- Activity
Within the listing that follows, reproduce exactly the lines starting at the line with "Image 1: EM" and ending at the line with "Image 2: Row", inclusive, and only those. Pictures are dropped.

Raw data below:

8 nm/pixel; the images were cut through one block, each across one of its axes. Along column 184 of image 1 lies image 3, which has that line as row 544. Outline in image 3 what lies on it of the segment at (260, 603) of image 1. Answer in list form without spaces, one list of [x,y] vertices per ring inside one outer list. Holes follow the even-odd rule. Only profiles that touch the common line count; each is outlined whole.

End of Raw data.
Raw data below:

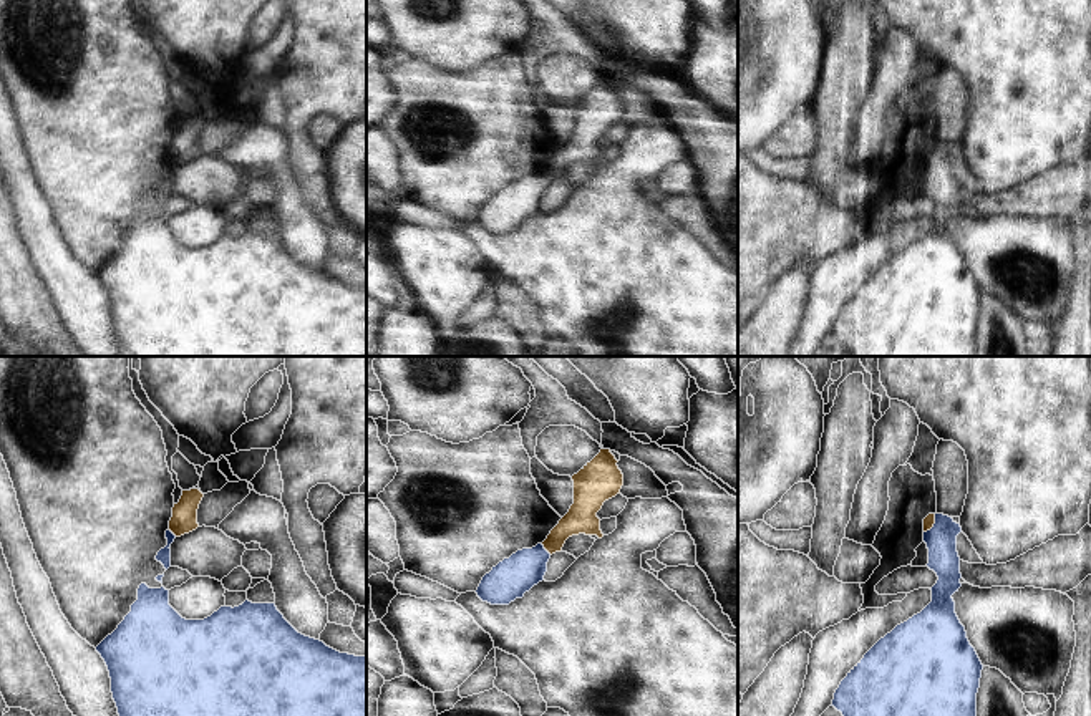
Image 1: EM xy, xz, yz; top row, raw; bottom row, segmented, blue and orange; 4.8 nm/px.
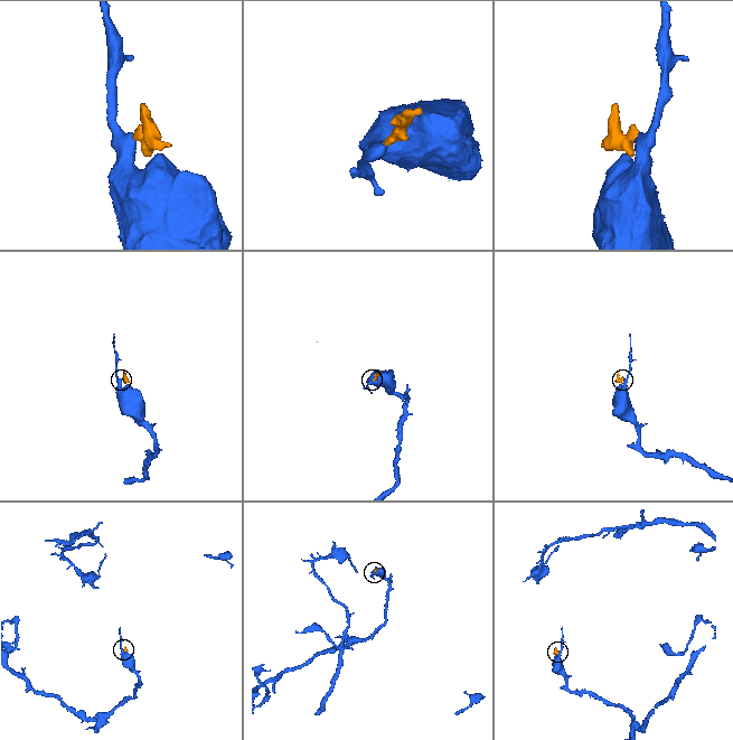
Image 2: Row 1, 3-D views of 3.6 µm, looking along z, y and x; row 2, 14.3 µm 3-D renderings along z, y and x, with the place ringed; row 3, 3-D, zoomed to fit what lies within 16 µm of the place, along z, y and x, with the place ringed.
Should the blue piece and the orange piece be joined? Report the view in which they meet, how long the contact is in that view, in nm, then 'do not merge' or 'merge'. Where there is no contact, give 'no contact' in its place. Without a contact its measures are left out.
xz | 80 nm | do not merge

End of Raw data.

- Expected answer
Image 1: EM xy, xz, yz; top row, raw; bottom row, segmented, blue and orange; 4.8 nm/px.
Image 2: Row 1, 3-D views of 3.6 µm, looking along z, y and x; row 2, 14.3 µm 3-D renderings along z, y and x, with the place ringed; row 3, 3-D, zoomed to fit what lies within 16 µm of the place, along z, y and x, with the place ringed.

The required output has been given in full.